The opportunity for a British commander to deliver and then declare ‘victory’ that, within days, was followed by a peaceful transition to independence, must be a unique achievement in the annals of our long colonial history. The Labour Opposition back home had made much of the Government’s initial reluctance to get involved, but they certainly could not have criticised the way in which the crisis was resolved.

We talked only briefly about Germany, where Charles Guthrie had commanded at every level, was the Corps Commander when the British Army was preparing and taking part in the 1st Gulf War, and then the last Commander-in-Chief in the mid-90s, at a time when he saw one of his roles as ‘weaning people off what had gone on in the past, encouraging them to develop other skills’, a task that some parts of the Army found easier than others.

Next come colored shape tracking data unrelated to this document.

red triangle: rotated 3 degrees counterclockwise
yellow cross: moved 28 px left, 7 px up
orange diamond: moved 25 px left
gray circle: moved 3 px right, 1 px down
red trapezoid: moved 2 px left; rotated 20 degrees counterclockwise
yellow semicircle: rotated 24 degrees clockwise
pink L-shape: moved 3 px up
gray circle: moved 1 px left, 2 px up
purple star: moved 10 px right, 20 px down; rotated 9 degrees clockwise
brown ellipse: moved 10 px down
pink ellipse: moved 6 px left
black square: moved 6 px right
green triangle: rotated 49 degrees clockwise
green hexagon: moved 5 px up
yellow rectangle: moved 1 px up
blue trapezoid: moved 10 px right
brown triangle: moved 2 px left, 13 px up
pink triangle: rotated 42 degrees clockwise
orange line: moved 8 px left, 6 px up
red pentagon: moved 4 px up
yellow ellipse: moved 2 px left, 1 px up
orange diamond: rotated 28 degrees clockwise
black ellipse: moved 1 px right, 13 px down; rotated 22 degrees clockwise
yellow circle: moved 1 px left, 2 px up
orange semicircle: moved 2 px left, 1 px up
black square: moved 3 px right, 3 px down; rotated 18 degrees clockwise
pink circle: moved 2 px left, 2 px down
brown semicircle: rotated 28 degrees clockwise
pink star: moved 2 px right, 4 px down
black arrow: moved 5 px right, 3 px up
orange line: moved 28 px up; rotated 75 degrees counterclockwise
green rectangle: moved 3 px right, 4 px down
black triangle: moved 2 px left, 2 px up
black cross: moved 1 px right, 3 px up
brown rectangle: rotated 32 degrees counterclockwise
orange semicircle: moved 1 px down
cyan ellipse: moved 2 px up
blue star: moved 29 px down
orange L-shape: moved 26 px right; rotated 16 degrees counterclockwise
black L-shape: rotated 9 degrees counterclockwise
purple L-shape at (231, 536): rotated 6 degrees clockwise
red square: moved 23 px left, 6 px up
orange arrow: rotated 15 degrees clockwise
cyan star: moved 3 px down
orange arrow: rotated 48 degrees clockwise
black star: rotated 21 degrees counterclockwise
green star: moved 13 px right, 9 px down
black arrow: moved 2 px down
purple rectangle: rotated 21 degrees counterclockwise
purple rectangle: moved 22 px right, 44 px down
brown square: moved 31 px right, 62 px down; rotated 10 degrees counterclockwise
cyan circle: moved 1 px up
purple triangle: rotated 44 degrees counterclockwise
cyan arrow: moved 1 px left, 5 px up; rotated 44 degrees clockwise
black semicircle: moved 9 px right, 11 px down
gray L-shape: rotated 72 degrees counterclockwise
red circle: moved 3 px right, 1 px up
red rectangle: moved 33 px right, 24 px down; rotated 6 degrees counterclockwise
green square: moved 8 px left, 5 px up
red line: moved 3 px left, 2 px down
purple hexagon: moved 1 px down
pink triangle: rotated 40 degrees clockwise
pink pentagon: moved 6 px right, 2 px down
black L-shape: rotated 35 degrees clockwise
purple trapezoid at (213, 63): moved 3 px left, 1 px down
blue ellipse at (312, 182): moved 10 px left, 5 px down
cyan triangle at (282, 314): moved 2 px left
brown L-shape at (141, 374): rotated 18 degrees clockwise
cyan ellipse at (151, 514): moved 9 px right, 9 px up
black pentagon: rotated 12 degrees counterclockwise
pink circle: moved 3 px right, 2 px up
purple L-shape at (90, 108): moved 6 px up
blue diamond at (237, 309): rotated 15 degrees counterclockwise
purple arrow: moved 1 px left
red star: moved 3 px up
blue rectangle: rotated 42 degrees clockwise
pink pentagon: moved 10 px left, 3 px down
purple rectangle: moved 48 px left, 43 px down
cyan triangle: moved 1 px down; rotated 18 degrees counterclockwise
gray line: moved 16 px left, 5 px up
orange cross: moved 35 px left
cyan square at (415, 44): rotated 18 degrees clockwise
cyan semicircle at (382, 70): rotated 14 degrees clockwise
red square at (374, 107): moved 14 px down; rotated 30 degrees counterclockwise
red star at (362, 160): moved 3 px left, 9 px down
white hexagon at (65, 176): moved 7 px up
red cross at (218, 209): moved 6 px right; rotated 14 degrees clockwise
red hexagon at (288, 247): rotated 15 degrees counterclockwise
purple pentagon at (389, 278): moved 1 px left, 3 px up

The portrait of Field Marshal the Lord Guthrie of Craigiebank, painted by James Hayes, now hanging in the Field Marshals’ Room at the Cavalry and Guards Club

Our discussion concluded with Charles Guthrie reflecting on how the Army had changed since he was commissioned in 1959. ‘When you think of what the Army has done over the last few years, when compared with its size, it is pretty remarkable; I have tremendous admiration. I was lucky serving when I did. There was the withdrawal of Empire going on. Aden, Malaya, and Kenya. It was all quite exciting’.

And of course, he looks back on his time with the Welsh Guards and more recently as Colonel of The Life Guards with immense pleasure and pride.  The Household Division is a remarkable organisation, because the ‘backbone is all there’ to absorb and make the best of a wide and diverse pool of talent. ‘The Household Division expects people to have high standards and to say that second best is not good enough. And although that grounding may start at a very low level, it remains with you. Also, the relationship between different ranks is right. Everyone should know who their boss is, and their boss should know everyone they are looking after’. Other people in other regiments can reach these standards ‘but not many do’. There are some parts of the Army where regimental service is not necessarily seen as the best way to get to the top; and as for the Army policy of out-sourcing the task of recruiting to a commercial company: ‘No wonder we are short of soldiers’.

We spoke briefly about Charles Guthrie’s fall from his horse following the Queen’s Birthday Parade in June. ‘I was surprised at how sympathetic people were. And all the photographs I have seen have me landing on my head. And if you land on your head from that height, you usually die. So, I was very lucky, although I had a broken collar bone, a broken shoulder bone, and four broken ribs. The consultants are amazed that I was not more seriously hurt. And thankfully, I was blissfully unaware of all of this at the time. I woke up in the hospital. I had a very nice horse, Connery, who behaved impeccably. I was very well looked after by everyone around me on the parade and was in hospital very quickly. Luckily Kate didn’t see any of this happening. She was having lunch in The Ritz!’  

It had been a delightful two and a half hours of reminiscing, and the invitation to ‘have another session soon’ was a most welcome way to conclude. Charles Guthrie has had a unique and fascinating career since he left Sandhurst nearly 60 years ago, and so the opportunity to talk further will not be missed. And as he reminded me as I gathered up my note book and pen:

I think I am probably the last senior officer to have had a spear thrown at him in anger. I would be surprised if anyone has had that happen to them recently. It all goes back to why I wanted to join the Army’.